## WHAT YOU ARE ASKED TO DO
Please copy, exactly as they appear below, the lines from the one containing "cancer (adenocarcinoma) was" through the one containing "staining of unremarkable".

============================================================

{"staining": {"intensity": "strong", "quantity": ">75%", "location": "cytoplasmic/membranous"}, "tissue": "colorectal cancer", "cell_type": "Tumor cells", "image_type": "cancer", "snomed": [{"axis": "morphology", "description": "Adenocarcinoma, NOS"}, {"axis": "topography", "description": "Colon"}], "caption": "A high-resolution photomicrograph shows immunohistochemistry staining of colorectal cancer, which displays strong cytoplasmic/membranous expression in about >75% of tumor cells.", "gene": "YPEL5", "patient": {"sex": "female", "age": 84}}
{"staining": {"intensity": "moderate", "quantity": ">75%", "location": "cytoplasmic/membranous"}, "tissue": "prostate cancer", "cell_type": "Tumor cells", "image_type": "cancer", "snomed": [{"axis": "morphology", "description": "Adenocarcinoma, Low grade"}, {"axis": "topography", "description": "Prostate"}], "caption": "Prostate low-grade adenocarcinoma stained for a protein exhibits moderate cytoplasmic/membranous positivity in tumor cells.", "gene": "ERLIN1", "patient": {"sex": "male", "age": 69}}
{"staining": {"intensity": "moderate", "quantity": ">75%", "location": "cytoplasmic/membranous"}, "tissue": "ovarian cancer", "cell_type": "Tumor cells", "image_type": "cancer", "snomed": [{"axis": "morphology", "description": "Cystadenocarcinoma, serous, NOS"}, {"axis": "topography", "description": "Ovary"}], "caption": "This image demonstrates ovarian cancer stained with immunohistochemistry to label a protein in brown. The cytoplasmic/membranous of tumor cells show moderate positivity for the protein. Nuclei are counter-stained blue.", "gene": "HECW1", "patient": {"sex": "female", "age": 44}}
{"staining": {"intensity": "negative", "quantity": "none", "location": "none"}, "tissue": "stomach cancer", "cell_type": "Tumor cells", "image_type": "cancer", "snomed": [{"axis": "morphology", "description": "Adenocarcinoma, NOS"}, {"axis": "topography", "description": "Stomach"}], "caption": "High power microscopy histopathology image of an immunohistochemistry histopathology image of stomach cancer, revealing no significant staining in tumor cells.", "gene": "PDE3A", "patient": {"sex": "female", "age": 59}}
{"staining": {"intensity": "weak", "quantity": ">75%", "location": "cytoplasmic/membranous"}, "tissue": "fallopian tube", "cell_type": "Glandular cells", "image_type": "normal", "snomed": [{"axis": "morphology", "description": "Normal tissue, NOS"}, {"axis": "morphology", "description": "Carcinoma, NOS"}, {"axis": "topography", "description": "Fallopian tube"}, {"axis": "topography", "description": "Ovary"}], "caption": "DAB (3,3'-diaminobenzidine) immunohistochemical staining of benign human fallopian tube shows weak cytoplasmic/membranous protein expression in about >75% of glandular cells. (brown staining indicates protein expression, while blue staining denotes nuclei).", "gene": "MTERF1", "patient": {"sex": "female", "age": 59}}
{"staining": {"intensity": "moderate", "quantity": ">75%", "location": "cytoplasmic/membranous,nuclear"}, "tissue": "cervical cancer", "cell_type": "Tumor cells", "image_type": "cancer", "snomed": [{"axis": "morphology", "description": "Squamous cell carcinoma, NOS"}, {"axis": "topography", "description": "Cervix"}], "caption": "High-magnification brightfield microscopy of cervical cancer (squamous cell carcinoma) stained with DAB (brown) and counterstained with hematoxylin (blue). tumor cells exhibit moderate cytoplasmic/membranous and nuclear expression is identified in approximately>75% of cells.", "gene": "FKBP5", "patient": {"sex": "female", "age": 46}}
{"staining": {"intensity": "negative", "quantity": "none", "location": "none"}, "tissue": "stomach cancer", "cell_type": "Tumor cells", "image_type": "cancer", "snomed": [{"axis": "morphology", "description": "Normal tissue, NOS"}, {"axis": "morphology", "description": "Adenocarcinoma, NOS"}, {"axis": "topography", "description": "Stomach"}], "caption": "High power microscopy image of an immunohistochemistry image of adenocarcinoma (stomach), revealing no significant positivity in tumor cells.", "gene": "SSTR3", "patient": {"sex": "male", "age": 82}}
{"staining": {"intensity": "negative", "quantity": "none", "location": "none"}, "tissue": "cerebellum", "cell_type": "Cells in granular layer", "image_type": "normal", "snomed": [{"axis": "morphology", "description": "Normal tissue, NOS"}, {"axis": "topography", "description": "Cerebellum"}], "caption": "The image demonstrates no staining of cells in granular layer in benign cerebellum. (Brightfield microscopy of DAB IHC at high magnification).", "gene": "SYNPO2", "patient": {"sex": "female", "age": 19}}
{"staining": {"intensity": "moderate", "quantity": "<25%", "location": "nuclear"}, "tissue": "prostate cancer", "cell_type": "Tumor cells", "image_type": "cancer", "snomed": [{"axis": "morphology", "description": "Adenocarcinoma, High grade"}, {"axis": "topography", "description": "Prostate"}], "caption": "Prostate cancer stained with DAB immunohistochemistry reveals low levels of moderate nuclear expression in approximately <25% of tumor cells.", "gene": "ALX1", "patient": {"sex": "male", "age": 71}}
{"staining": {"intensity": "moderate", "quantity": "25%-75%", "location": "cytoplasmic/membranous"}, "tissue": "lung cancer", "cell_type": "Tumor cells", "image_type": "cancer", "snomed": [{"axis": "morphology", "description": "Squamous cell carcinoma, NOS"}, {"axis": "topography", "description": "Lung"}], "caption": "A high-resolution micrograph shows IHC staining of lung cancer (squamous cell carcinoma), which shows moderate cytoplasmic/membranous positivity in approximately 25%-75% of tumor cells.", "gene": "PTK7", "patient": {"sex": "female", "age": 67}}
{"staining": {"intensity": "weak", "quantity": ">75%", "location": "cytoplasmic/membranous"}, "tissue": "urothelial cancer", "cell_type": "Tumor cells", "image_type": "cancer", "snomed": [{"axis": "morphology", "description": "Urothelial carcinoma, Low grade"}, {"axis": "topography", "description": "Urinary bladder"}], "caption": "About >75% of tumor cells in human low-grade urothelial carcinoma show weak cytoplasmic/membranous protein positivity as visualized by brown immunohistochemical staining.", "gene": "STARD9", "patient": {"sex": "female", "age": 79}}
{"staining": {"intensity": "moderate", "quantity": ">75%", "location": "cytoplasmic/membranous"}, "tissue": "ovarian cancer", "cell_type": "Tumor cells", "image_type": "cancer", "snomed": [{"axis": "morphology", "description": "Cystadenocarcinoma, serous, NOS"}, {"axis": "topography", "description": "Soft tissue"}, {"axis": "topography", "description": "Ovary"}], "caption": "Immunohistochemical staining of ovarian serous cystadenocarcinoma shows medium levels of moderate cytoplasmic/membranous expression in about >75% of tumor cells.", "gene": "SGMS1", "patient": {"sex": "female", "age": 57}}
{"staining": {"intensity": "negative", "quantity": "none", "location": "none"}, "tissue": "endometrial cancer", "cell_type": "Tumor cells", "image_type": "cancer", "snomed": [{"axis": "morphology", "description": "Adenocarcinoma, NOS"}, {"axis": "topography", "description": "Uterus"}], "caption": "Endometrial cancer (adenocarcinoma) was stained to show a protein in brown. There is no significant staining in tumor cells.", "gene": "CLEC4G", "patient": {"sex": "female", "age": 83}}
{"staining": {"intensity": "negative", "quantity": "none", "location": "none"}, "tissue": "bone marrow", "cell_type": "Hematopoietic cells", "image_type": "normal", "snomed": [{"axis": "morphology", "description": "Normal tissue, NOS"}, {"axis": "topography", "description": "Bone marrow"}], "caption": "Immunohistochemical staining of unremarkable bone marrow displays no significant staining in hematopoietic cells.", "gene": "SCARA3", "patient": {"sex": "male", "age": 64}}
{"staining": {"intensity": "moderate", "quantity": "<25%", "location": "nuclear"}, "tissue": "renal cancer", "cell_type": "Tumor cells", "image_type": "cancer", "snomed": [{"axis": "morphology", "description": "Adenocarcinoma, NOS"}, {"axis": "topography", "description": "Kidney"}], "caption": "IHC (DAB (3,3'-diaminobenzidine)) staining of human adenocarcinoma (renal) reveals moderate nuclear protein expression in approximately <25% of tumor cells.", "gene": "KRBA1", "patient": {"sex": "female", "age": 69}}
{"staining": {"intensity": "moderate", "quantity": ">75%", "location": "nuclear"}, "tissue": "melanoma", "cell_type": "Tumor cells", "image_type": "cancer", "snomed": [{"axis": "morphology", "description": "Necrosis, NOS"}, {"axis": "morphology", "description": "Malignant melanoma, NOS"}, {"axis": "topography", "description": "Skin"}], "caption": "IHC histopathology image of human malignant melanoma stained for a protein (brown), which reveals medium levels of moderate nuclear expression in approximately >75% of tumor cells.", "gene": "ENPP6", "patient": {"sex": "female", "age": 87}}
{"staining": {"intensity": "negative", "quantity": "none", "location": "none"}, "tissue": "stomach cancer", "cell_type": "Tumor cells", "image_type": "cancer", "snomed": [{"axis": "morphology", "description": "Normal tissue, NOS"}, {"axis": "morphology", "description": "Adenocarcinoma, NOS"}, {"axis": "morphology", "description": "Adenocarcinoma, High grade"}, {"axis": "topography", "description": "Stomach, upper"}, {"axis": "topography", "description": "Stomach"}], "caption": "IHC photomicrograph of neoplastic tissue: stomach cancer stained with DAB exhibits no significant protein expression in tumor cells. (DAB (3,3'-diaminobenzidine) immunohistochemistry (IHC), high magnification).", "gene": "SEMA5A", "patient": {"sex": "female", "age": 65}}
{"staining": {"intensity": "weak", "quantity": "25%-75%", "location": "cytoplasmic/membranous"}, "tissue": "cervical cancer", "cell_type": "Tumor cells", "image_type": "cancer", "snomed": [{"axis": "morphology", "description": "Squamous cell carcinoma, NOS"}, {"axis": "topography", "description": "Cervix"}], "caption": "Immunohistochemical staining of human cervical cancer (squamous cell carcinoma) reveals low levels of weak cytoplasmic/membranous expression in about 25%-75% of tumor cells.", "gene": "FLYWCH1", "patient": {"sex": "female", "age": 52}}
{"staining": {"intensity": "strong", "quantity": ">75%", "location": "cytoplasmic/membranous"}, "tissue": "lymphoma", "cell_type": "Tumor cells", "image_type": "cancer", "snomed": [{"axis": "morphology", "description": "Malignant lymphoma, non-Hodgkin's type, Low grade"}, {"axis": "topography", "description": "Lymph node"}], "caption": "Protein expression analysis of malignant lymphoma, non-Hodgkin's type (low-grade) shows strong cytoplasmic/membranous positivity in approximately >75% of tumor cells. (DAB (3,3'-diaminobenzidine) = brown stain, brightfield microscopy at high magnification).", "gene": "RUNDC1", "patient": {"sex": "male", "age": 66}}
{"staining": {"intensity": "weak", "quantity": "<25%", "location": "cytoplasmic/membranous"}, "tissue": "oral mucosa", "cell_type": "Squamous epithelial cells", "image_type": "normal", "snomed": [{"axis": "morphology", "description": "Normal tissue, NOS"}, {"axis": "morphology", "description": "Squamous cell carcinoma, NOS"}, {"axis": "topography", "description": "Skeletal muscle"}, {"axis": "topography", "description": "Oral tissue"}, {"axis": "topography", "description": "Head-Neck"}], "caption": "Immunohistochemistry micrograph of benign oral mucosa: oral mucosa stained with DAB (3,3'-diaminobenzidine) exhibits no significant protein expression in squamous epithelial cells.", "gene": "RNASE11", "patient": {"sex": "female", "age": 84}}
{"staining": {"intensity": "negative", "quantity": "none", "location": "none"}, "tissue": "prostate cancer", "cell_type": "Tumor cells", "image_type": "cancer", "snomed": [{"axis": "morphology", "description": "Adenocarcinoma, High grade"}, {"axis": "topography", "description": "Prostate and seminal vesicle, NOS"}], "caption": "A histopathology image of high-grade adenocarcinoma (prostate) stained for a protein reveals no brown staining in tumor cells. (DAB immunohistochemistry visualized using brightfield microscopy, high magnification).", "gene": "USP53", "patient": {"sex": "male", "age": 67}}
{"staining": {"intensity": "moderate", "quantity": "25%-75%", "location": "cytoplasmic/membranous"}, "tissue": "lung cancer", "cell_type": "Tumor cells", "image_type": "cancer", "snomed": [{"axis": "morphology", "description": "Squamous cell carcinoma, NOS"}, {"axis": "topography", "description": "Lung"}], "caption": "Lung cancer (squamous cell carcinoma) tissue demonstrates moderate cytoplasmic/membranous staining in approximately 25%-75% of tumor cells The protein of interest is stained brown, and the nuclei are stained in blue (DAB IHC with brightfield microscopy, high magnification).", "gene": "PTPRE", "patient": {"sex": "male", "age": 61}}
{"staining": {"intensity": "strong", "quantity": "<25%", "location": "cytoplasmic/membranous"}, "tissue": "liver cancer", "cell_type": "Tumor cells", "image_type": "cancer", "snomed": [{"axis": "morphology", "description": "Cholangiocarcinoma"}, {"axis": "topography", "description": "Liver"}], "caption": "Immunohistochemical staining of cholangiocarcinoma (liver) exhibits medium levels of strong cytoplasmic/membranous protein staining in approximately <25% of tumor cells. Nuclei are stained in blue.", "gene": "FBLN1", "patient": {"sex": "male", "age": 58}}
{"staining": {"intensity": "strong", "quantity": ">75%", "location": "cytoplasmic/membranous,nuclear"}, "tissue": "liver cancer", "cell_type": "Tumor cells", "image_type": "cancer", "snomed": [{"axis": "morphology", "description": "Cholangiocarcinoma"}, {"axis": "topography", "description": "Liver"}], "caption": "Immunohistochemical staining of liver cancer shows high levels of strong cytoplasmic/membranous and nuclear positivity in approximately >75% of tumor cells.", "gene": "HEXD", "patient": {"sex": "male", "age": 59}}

============================================================

## EXPECTED OUTPUT
{"staining": {"intensity": "negative", "quantity": "none", "location": "none"}, "tissue": "endometrial cancer", "cell_type": "Tumor cells", "image_type": "cancer", "snomed": [{"axis": "morphology", "description": "Adenocarcinoma, NOS"}, {"axis": "topography", "description": "Uterus"}], "caption": "Endometrial cancer (adenocarcinoma) was stained to show a protein in brown. There is no significant staining in tumor cells.", "gene": "CLEC4G", "patient": {"sex": "female", "age": 83}}
{"staining": {"intensity": "negative", "quantity": "none", "location": "none"}, "tissue": "bone marrow", "cell_type": "Hematopoietic cells", "image_type": "normal", "snomed": [{"axis": "morphology", "description": "Normal tissue, NOS"}, {"axis": "topography", "description": "Bone marrow"}], "caption": "Immunohistochemical staining of unremarkable bone marrow displays no significant staining in hematopoietic cells.", "gene": "SCARA3", "patient": {"sex": "male", "age": 64}}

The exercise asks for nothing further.